Immer deutlicher positioniert sich Verona auch gegen eine Entwicklung, die den modernen Radsport zunehmend prägt: die Reduktion auf Leistungswerte.
„Heutzutage können alle richtig gute Zahlen treten“, sagt er. „Aber am Ende geht es um viel mehr. Wir leben monatelang zusammen, weit weg von den Familien. Du brauchst die richtigen Menschen, um für einander zu kämpfen.“
Diese Haltung zieht sich durch Veronas gesamte Karriere – und spiegelt sich auch in seinem Engagement abseits des Rennfahrens, etwa bei der Mitgründung der Andorra MoraBanc Classica.

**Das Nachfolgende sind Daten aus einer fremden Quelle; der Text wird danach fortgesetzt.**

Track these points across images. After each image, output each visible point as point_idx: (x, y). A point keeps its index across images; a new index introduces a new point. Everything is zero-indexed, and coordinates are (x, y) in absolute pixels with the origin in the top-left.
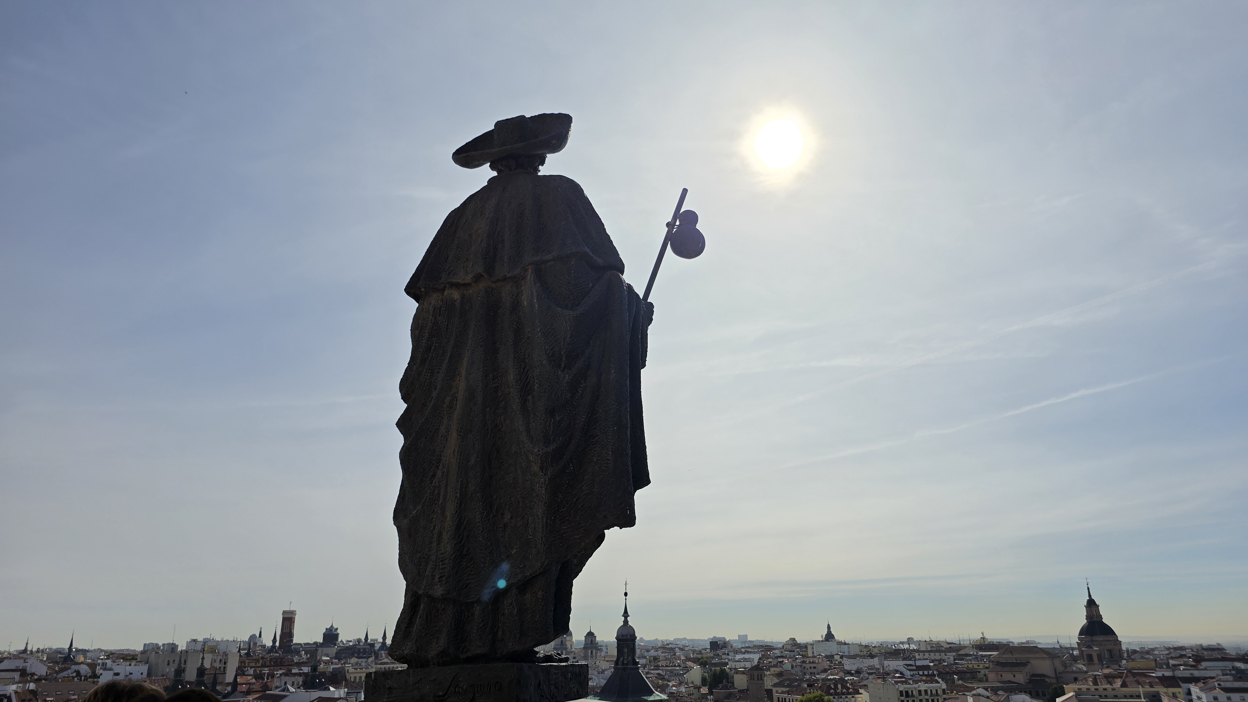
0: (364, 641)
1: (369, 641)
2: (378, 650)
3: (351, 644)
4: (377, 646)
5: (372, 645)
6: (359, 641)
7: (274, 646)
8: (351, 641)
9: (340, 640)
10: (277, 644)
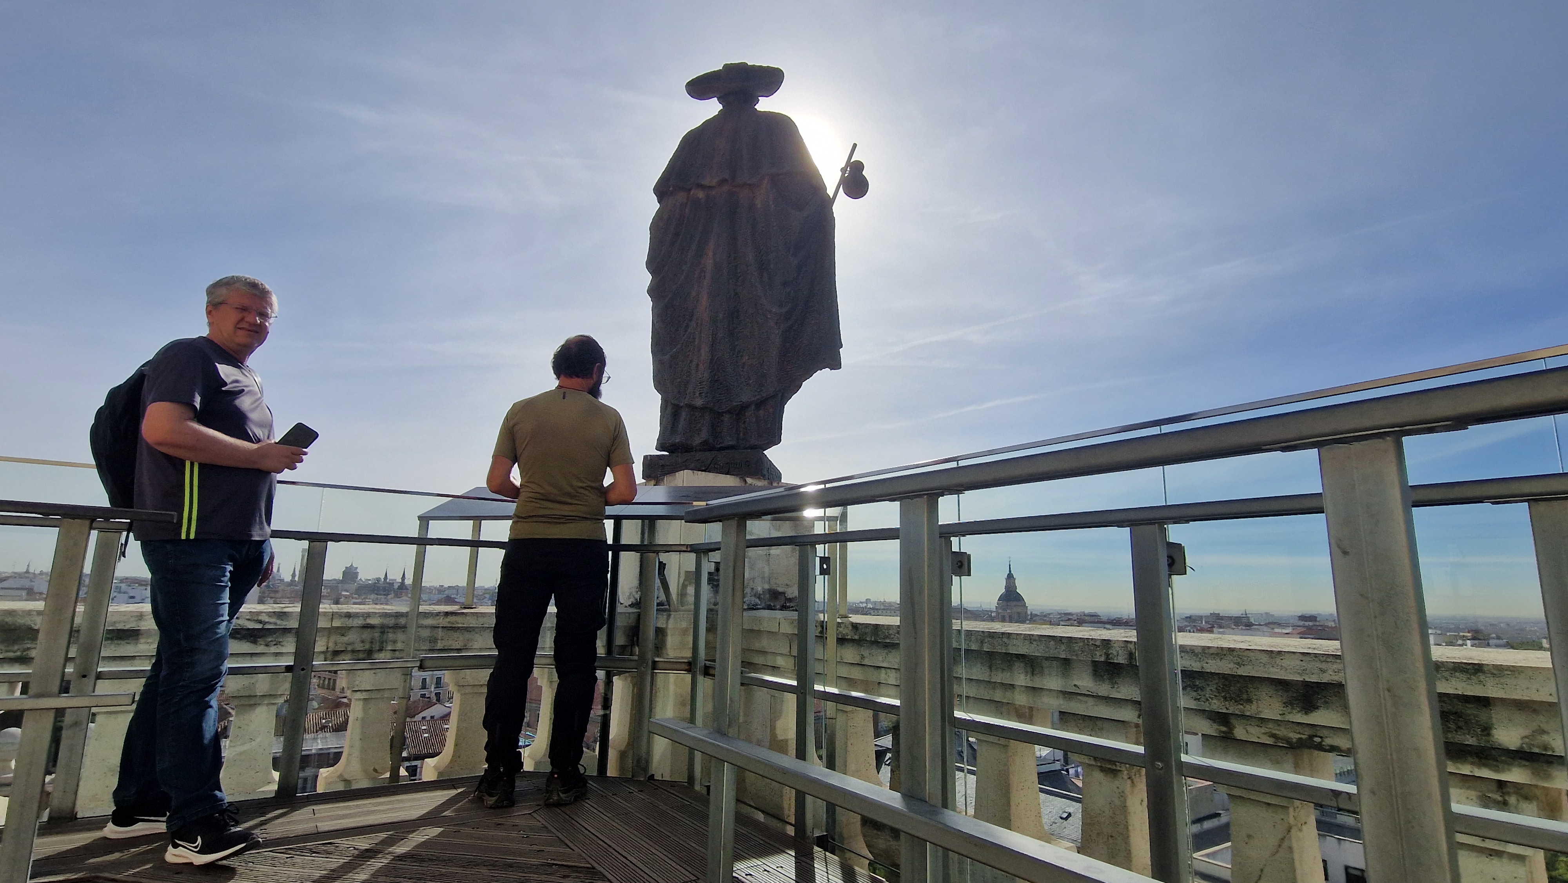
0: (383, 580)
1: (388, 580)
2: (397, 589)
3: (370, 582)
4: (396, 586)
5: (392, 584)
6: (378, 580)
7: (293, 581)
8: (370, 580)
9: (359, 578)
10: (297, 579)
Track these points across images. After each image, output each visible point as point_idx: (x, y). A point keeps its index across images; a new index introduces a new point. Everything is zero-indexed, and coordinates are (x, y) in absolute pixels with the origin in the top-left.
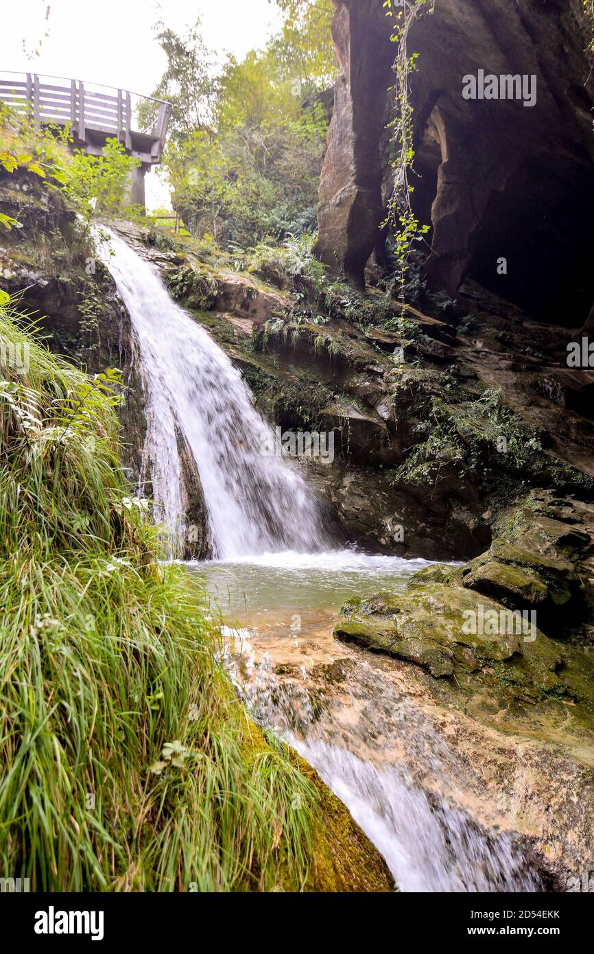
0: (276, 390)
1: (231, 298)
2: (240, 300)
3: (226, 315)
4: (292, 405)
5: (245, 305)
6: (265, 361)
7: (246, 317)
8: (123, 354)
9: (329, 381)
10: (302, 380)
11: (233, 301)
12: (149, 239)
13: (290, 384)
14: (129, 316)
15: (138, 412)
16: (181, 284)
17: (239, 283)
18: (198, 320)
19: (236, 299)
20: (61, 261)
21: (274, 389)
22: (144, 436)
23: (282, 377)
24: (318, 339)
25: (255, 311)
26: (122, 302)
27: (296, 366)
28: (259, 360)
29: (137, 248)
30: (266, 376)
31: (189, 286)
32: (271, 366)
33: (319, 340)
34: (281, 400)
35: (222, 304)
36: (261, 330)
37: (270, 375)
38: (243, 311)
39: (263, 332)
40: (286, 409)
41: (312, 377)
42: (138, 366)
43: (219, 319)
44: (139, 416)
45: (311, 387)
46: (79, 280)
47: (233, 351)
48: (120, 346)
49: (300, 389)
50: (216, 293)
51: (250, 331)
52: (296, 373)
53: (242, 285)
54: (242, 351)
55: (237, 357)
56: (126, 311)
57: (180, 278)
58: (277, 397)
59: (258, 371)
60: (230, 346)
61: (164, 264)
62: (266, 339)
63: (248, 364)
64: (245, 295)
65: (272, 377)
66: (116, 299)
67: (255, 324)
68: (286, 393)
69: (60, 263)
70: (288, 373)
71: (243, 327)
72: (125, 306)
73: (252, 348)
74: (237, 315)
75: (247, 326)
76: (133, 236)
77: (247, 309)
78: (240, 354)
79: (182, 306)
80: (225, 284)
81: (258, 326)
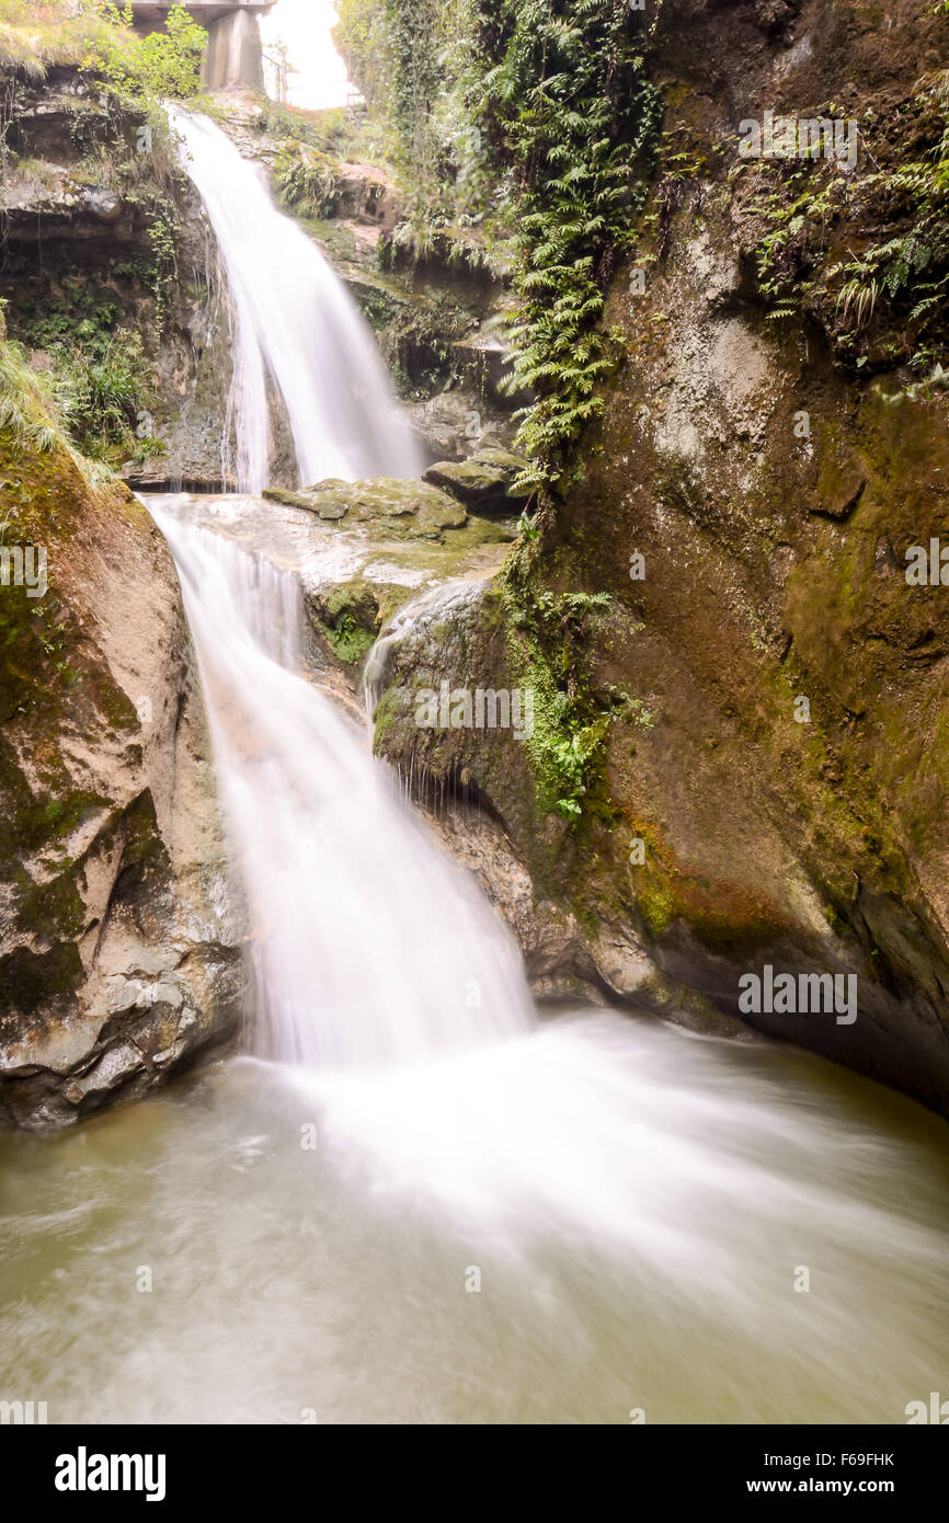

Keine Angst vor Kritik – keine Angst vor Klartext

Verona ist inzwischen einer, der unbequeme Themen offen anspricht. Als er während der Vuelta die Organisatoren wegen politisch aufgeladener Proteste kritisierte und Online-Gegenwind erntete, blieb er unbeirrt.
„Es macht mich traurig, wenn der Sport für politische Dinge instrumentalisiert wird“, sagt er. „Wir waren einem unnötigen Risiko ausgesetzt.“
Ebenso offen reagierte er auf Kritik aus Spanien an seiner Wahlheimat Andorra. „Es ist nicht nur eine Postadresse. Als Profi bist du fast 180 Tage im Jahr weg. Du brauchst einen Ort, der dir das Beste bietet – fürs Training, fürs Leben, auch finanziell.“

Blick nach vorn: Eine Grand Tour gewinnen – endlich

Verona hat in seiner Karriere viel erlebt: 17 Grand Tours, eine Dauphiné-Etappe, einen Giro-Triumph. Und doch bleibt ein Ziel unerfüllt.
„Ich möchte eine Grand Tour mit einem Teamkollegen gewinnen. Das habe ich in all meinen Grand Tours nie geschafft. Ich hoffe sehr, dass wir das in den nächsten drei Jahren schaffen.“
Mit Lidl als starkem Eigentümer, massiven Investitionen und dem hochkarätigen Neuzugang Ayuso scheint dieses Ziel greifbarer denn je. Ayuso kommt nicht als Konkurrent, sondern als jener Fahrer, um den herum sich ein Projekt formen lässt.
Wenn Lidl-Trek in den kommenden Jahren eine Grand Tour gewinnt, stehen die Chancen gut, dass zwei Spanier im Mittelpunkt dieses Erfolgs stehen werden: Ayuso als Kapitän – und Verona als der Mann, der ihn dorthin führt.